Tarik Sis, Semongko! Rupiah Jaya, Dolar di Bawah Rp 14.600

Jakarta, CNBC Indonesia - Nilai tukar rupiah terhadap dolar Amerika Serikat (AS) bergerak menguat di perdagangan pasar spot pagi ini. Mata uang Negeri Paman Sam agak mengendur setelah ngegas selama lebih dari sepekan terakhir.
Pada Selasa (3/11/2020), US$ 1 dibanderol Rp 14.580 kala pembukaan pasar spot. Rupiah menguat 0,31% dibandingkan posisi penutupan perdagangan hari sebelumnya.
Kemarin, rupiah menutup perdagangan pasar spot dengan pelemahan tipis 0,03% di hadapan dolar AS. Sepertinya mata uang Ibu Pertiwi mulai bisa menemukan ritme permainan setelah libur panjang pekan lalu.
Kebetulan dolar AS juga mulai kehilangan pamor. Pada pukul 07:27 WIB, Dollar Index (yang mengukur posisi greenback di hadapan enam mata uang utama dunia) terkoreksi 0,01%.
Maklum, dolar AS sudah melaju lumayan kencang. Dalam sepekan terakhir, Dollar Index menguat sampai 1,28%. Akan datang saatnya investor merasa keuntungan yang didapat sudah cukup dan mulai melakukan pencairan cuan.
Investor pun sedang memasang mode wait and see karena malam ini waktu Indonesia AS akan menggelar pemilihan presiden (pilpres) yang akan menentukan siapa pemimpin Negeri Adidaya selama empat tahun ke depan. Lebih baik lihat-lihat situasi dan kondisi dulu baru mengambil langkah selanjutnya.
"Kami sudah mengurangi posisi dalam jumlah lumayan banyak. Agak sembrono kalau mengambil posisi hanya berdasarkan satu skenario hasil pilpres. Kami mencoba menyesuaikan diri,"kata Stuart Oakley, Global Head of FX Flow Nomura yang berbasis di London, seperti dikutip dari Reuters.
Benar kata Oakley. Pelaku pasar memang memperkirakan sang penantang Joseph 'Joe' Biden (Partai Demokrat) akan memenangi pilpres dan menggantikan Donald Trump (Partai Republik) sebagai penghuni Gedung Putih. Persepsi ini datang dari jajak pendapat sejumlah pihak yang memang mengunggulkan Biden.
Namun perlu dicatat bahwa pilpres AS tidak menggunakan sistem suara rakyat, one person one vote, melainkan kolegial.

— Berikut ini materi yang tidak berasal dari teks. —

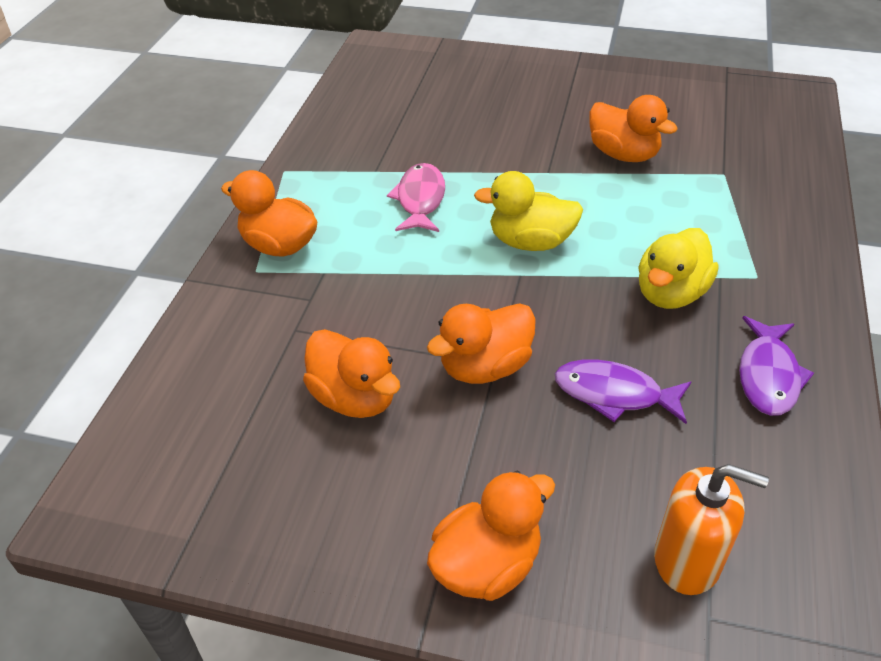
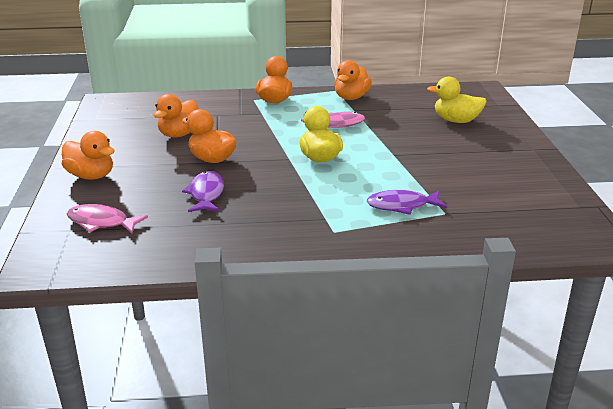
camera: 70 degrees right, 15 degrees down
orange duck [589,95,678,162] -> orange duck moved to [334,60,372,100]
yellow duck [638,228,718,309] -> yellow duck moved to [427,77,487,123]
orange soap dispenser [654,464,769,595] -> pink fish [67,204,148,233]
purple fish [739,316,814,416] -> purple fish moved to [367,190,447,215]

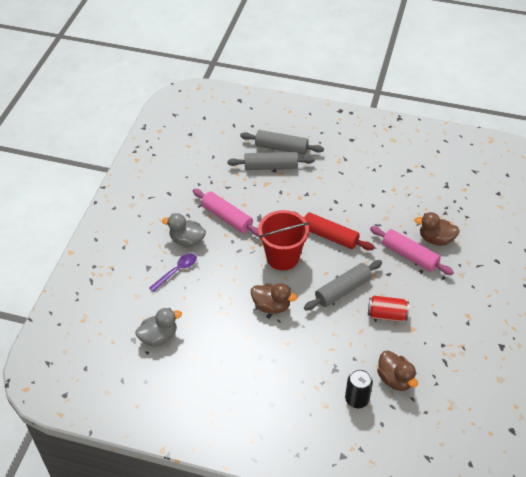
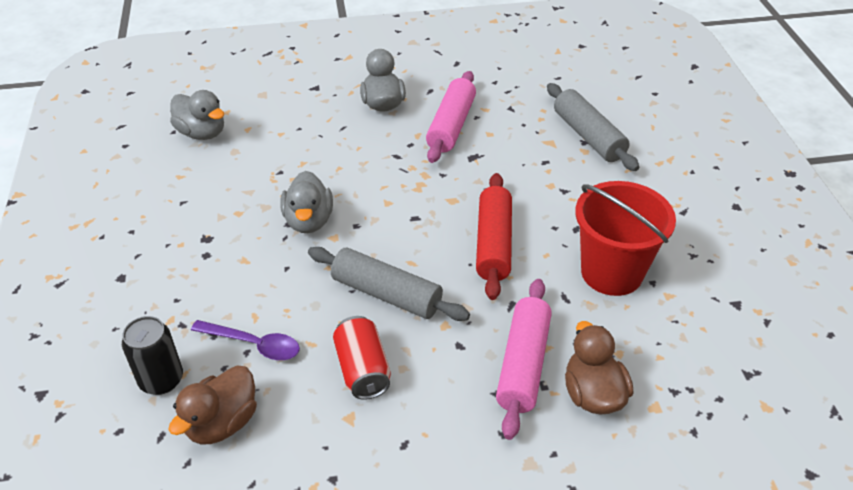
camera: 65 degrees right, 5 degrees down
purple spoon [149,253,197,292] -> purple spoon moved to [191,320,300,360]
grey rolling pin [240,130,324,155] -> none
brown duck [251,283,297,313] -> grey duck [280,171,333,233]
red bucket [258,210,310,270] -> red bucket moved to [575,181,676,296]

Setiap negara bagian punya bobot suara masing-masing, sehingga mendapat suara terbanyak tidak menjamin bisa menjadi orang nomor satu di Negeri Adikuasa.
Ini terjadi pada pilpres 2016. Hillary Clinton (Partai Demokrat) sebenarnya memperoleh suara lebih banyak ketimbang Trump, tetapi sistem electoral college membuat istri mantan presiden William 'Bill' Clinton itu gagal jadi presiden.
Oleh karena itu, wajar pelaku pasar seperti Oakley memilih menahan diri. Sebab ketidakpastian masih tinggi, Biden yang unggul di berbagai polling belum tentu mulus menyapu kemenangan.
Perkembangan ini membuat dolar AS mulai ditinggalkan investor. Aksi jual yang melanda dolar AS membuat peluang penguatan mata uang lain menjadi terbuka, termasuk rupiah.